23. Governing Law. All matters arising out of or relating to this Agreement are governed by and construed in accordance with the internal laws of the State of New York without giving effect to any choice or conflict of law provision or rule (whether of the State of New York or any other jurisdiction) that would cause the application of the laws of any jurisdiction other than those of the State of New York.

24. Submission to Jurisdiction. Any legal suit, action or proceeding arising out of or relating to this Agreement shall be instituted in the federal courts of the United States of America or the courts of the State of New York in each case located in the County of Erie, and each party irrevocably submits to the exclusive jurisdiction of such courts in any such suit, action or proceeding.

25. Notices. All notices, requests, consents, reclamações, demands, waivers and other communications hereunder (each, um “Notice“) shall be in writing and addressed to the parties at the addresses set forth on the face of the Purchase Order or to such other address that may be designated by the receiving party in writing. All Notices shall be delivered by personal delivery, nationally recognized overnight courier (with all fees pre-paid), facsimile (with confirmation of transmission) or certified or registered mail (in each case, return receipt requested, postage prepaid). Except as otherwise provided in this Agreement, a Notice is effective only (um) upon receipt of the receiving party, e (b) if the party giving the Notice has complied with the requirements of this Section.

26. Severability. If any term or provision of this Agreement is invalid, illegal or unenforceable in any jurisdiction, such invalidity, illegality or unenforceability shall not affect any other term or provision of this Agreement or invalidate or render unenforceable such term or provision in any other jurisdiction.

27. Survival.
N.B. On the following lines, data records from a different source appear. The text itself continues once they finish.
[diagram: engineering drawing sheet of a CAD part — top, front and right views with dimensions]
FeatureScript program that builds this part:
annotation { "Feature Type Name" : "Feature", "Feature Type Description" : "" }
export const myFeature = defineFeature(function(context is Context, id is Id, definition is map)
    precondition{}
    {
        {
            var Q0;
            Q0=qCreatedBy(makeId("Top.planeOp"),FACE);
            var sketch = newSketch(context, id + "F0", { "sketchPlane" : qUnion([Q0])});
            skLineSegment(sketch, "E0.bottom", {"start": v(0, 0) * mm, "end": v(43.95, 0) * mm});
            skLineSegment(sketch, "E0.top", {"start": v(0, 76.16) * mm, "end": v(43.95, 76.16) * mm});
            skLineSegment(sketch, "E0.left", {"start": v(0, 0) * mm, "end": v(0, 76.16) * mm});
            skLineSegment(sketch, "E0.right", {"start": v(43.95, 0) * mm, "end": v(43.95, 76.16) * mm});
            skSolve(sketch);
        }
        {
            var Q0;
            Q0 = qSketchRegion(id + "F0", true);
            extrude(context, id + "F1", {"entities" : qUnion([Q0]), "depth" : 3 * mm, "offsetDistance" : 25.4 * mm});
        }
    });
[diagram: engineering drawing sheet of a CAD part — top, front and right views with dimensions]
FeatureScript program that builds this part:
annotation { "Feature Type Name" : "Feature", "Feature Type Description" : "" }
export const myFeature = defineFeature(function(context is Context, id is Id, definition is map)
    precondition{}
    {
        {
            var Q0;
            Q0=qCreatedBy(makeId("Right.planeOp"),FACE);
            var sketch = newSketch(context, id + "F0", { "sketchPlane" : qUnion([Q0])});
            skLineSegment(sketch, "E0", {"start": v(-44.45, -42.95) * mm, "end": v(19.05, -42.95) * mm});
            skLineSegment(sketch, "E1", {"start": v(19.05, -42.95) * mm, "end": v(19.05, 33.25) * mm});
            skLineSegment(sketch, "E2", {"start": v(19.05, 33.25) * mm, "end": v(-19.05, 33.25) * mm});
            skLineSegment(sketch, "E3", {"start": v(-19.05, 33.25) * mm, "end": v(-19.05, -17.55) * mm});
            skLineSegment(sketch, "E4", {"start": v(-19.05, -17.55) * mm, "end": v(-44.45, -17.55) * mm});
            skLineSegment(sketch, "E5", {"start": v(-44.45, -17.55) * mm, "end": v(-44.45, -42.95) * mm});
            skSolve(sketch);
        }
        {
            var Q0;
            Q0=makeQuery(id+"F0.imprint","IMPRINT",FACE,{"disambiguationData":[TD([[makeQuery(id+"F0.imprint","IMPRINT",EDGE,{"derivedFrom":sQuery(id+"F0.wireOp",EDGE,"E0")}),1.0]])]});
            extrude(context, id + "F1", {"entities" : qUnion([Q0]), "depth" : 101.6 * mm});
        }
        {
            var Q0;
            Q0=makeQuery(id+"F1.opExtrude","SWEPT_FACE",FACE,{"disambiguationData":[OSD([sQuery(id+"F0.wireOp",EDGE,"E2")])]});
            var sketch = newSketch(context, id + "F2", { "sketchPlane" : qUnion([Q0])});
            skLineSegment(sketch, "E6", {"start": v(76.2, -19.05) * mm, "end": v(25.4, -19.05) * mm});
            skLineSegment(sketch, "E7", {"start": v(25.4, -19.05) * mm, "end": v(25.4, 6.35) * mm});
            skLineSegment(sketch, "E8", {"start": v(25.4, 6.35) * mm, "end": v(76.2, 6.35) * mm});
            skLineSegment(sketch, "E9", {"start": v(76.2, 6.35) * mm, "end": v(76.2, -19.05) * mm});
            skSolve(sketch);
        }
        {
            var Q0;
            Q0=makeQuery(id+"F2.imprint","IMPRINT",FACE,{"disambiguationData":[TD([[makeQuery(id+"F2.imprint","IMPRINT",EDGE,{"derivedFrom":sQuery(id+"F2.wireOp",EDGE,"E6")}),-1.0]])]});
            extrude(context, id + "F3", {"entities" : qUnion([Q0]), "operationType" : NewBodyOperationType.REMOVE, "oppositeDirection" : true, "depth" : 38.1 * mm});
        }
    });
Disposições destes termos que, pela sua natureza, deve ser aplicado depois de seus termos permanecerão em vigor após qualquer rescisão ou expiração do presente acordo, incluindo, but not limited to, as seguintes disposições: Cumprimento das leis, Confidential Information, Governing Law, Submissão à jurisdição/arbitragem e sobrevivência.

28. Alteração e modificação. Estes termos só podem ser alterados ou modificados em um escrito declarando que especificamente que ele altera a estes termos, por um representante autorizado da Compradora.